A Fine Balance by Rohinton Mistry



⭐ 5/5 Review: A Fine Balance by Rohinton Mistry — A Masterpiece of Humanity, Suffering, and Survival

👉 Grab your copy of A Fine Balance on Amazon [affiliate link]


🚨 Trigger Warnings

  • Poverty & homelessness 🏚️

  • Caste-based violence ⚖️

  • Forced sterilization / mutilation 🩸

  • Political corruption 🏛️

  • Suicide 🚉

  • Death of family members 💔


⚠️ Spoiler Warning

This review contains a full plot summary with spoilers, including the ending. If you want to go into A Fine Balance blind, this is your chance to bow out.


📖 Overview

Rohinton Mistry’s 1995 Booker Prize finalist A Fine Balance is one of those rare books that gets under your skin and stays there forever. Set in India during the Emergency of 1975, it weaves together the lives of four ordinary people trying to survive extraordinary injustice.
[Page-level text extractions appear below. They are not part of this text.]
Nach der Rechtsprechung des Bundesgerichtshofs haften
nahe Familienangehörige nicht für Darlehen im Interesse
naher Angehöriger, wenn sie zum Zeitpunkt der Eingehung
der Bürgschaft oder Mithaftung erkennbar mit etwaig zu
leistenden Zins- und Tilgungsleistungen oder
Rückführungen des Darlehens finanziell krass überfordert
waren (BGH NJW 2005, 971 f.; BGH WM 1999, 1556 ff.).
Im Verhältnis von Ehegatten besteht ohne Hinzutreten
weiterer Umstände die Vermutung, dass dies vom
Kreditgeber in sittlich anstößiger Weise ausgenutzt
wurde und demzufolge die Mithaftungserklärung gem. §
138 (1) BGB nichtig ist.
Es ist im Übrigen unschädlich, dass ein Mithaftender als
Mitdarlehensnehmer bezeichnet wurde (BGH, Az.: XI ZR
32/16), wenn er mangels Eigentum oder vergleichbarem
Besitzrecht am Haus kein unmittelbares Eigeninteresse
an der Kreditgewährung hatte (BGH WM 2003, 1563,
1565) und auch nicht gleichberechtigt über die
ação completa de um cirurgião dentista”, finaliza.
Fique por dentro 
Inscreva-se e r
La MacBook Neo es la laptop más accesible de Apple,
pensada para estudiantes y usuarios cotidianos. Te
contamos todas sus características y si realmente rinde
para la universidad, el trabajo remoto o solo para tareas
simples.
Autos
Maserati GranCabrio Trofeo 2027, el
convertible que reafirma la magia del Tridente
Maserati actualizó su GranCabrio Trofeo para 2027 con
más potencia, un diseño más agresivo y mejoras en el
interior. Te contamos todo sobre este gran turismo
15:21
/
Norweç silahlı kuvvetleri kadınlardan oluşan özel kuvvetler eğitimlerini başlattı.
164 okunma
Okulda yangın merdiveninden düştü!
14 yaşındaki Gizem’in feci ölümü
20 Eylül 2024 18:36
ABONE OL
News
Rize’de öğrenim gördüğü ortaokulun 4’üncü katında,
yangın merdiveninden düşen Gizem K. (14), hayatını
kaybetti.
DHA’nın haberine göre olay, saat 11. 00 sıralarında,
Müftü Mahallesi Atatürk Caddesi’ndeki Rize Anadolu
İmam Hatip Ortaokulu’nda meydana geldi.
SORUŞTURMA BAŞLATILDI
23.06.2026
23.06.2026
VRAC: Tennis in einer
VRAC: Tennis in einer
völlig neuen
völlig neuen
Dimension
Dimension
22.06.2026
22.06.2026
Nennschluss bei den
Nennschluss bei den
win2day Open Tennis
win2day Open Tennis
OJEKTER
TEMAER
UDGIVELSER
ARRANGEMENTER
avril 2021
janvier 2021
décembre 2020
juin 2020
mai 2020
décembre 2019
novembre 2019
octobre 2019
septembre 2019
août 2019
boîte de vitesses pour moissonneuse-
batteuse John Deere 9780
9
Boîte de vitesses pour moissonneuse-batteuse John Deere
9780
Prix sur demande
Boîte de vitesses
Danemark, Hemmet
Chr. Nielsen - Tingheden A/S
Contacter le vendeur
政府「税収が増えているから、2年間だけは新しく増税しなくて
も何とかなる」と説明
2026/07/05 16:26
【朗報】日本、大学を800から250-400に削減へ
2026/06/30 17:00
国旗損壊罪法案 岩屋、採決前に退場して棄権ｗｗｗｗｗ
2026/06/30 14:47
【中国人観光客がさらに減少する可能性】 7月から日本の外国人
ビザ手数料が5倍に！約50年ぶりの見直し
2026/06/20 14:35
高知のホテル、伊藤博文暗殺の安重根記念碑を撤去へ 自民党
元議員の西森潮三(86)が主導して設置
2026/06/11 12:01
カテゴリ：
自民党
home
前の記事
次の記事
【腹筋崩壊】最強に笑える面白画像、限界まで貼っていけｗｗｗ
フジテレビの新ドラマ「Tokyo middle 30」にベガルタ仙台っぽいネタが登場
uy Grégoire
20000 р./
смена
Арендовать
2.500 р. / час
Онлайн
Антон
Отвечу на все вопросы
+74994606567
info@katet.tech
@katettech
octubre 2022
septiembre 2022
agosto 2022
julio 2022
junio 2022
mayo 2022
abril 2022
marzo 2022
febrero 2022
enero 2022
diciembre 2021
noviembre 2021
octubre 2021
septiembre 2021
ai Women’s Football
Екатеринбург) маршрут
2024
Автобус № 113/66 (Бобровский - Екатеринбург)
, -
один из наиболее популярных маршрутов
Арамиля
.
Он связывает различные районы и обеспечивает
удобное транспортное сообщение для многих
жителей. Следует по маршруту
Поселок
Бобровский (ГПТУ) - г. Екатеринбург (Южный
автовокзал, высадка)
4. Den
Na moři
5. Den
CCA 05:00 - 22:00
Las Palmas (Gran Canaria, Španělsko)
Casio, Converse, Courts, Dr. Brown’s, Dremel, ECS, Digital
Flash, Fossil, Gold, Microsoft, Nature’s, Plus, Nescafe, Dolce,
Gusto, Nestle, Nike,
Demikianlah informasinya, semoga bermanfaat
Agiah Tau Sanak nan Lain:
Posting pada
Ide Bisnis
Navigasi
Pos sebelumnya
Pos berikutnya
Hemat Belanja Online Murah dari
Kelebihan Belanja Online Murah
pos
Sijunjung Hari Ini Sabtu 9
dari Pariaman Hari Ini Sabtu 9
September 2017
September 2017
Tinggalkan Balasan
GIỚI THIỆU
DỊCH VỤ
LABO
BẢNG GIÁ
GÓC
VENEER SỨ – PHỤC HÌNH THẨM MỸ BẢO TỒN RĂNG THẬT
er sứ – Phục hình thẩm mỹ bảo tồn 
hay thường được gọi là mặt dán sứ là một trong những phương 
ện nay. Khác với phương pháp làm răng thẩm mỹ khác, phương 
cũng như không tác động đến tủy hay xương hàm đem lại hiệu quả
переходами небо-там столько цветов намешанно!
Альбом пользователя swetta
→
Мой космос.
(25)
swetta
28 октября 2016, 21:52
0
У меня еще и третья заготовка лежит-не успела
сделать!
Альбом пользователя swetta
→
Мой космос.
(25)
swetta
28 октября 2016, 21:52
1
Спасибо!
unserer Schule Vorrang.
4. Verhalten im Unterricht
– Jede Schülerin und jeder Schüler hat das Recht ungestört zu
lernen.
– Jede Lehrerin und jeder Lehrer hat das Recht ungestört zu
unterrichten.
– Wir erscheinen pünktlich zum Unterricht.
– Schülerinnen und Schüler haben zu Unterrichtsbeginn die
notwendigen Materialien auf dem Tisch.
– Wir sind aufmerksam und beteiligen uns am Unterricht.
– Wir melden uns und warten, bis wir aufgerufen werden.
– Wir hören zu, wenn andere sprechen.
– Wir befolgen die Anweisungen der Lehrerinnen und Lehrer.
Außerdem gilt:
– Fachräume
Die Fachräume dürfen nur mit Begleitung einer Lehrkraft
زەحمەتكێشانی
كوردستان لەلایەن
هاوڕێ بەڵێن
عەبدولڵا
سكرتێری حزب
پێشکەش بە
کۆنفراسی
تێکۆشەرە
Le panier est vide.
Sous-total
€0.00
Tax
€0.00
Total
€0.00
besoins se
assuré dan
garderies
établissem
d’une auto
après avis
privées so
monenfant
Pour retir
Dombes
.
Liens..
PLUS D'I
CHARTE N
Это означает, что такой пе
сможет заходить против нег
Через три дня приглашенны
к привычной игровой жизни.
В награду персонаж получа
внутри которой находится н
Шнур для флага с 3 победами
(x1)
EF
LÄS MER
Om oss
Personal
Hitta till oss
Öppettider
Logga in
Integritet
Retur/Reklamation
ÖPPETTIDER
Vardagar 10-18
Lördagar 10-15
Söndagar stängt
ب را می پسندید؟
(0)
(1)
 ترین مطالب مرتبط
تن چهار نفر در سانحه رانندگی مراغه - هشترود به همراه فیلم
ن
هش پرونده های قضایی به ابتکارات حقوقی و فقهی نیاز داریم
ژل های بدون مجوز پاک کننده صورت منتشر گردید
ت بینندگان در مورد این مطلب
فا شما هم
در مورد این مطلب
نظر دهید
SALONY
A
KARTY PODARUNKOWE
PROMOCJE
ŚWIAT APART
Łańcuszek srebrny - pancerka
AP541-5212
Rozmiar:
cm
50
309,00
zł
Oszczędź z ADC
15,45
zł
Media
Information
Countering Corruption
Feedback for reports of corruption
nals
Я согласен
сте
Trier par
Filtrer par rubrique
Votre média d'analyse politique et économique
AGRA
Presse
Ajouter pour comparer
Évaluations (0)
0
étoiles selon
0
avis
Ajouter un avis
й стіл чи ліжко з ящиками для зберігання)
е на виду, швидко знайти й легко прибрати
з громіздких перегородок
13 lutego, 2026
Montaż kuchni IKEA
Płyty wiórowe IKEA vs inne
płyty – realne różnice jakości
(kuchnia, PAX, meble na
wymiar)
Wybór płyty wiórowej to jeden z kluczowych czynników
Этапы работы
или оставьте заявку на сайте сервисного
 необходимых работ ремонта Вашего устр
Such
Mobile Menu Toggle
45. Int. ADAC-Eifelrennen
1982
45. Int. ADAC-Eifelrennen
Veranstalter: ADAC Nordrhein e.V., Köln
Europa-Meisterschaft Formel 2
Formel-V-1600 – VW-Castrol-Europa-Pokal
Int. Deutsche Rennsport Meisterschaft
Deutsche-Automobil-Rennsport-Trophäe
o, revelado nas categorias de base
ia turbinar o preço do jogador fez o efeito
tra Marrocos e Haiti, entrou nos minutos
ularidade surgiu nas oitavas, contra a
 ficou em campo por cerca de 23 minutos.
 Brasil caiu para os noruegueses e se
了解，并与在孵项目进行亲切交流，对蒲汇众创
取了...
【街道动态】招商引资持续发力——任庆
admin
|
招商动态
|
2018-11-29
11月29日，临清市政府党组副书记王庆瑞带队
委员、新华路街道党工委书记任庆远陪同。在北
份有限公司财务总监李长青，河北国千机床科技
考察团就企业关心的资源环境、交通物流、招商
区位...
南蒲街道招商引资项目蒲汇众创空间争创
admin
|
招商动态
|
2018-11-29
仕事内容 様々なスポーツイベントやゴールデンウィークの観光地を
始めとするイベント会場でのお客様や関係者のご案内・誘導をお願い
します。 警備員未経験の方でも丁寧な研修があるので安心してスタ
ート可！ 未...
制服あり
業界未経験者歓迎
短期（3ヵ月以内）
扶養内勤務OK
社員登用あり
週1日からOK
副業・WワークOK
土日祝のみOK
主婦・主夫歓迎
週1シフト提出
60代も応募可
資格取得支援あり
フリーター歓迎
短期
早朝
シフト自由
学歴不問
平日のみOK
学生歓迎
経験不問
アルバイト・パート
Despite its heft (over 600 pages!), this novel never dragged for me. Every page carried weight — the writing is gorgeous, quotable, and deeply human.


👥 Meet the Characters

  • Dina Dalal – a widowed woman determined to live independently in her cramped apartment, fighting off her landlord’s eviction attempts and her brother’s overbearing control.

  • Ishvar & Omprakash (Om) Darji – uncle and nephew, lower-caste tailors fleeing a violent village past to find work in the city.

  • Maneck Kohlah – a refrigeration student who moves into Dina’s flat, nostalgic for his childhood and struggling with the harshness of adulthood.

None of them are perfect. All of them are painfully, beautifully human.


🧵 Detailed Plot Summary — FULL SPOILERS

A Makeshift Family Forms

Maneck rents a room in Dina’s apartment while Ishvar and Om find work as her tailors. Despite initial mistrust, the four form a fragile but warm household — a kind of found family. Their tiny flat becomes a safe haven in a world full of corruption, poverty, and political upheaval.

Dina sews a quilt from leftover scraps, each square becoming a patchwork memory of their year together.


Violence Beyond the Walls

The outside world, however, is brutal. The Emergency has unleashed corruption: forced sterilizations, slum demolitions, police brutality, and caste violence.

  • Ishvar and Om’s tragic backstory reveals how their family was slaughtered for daring to rise above their caste.

  • Maneck, meanwhile, is paralyzed by despair — unable to let go of his childhood happiness and unable to face adulthood’s cruelty.


The Tailors’ Return Home

When Ishvar and Om return to their village for Om to marry, tragedy strikes again. Om insults the corrupt landowner Thakur Dharamsi, who orchestrates his revenge through the sterilization program:

  • Om is castrated.

  • Ishvar’s botched vasectomy leads to gangrene, and both his legs are amputated.


Time Moves On

Maneck leaves for Dubai, drifting through life without purpose. When he finally returns in 1984, it is for his father’s funeral. He reconnects with Dina — now nearly blind, living under her brother’s thumb — and learns the devastating truth:

  • Ishvar and Om have been reduced to beggars.

  • Dina has lost her independence.

  • His found family has been shattered.

When Maneck sees the tailors on the street, their ragged state overwhelms him. He cannot bring himself to speak.


The Crushing Finale

Maneck, lost in despair and unable to reconcile the injustices of the world, throws himself under a train.

Meanwhile, Dina welcomes Ishvar and Om for lunch. They joke and laugh, finding moments of light even in their suffering. Ishvar patches a square of Dina’s old quilt — a small act of survival, of holding together what’s left.

The novel ends on this devastating contrast: one man choosing death, while two others cling to the scraps of life with humor and resilience.


💭 My Thoughts

This book is a masterpiece. It’s heavy, yes. It’s tragic, absolutely. But it’s also breathtakingly human.

✨ The characters feel real — flawed, brave, weak, hopeful, and broken.
✨ The prose is sharp, quotable, unforgettable.
✨ The injustices — based on real history — make this book not just fiction, but a mirror to humanity’s cruelty and resilience.

Despite the suffering, there are moments of warmth, humor, and beauty. And that’s what makes the sadness hit so much harder.

⭐ Final Rating: 5/5 stars — A book that will stay with me forever.


📚 If You Liked This, Try:

  • The God of Small Things by Arundhati Roy — lyrical, heartbreaking, India’s social divides.

  • The White Tiger by Aravind Adiga — corruption and class struggle with a biting wit.

  • Midnight’s Children by Salman Rushdie — India’s political history wrapped in magical realism.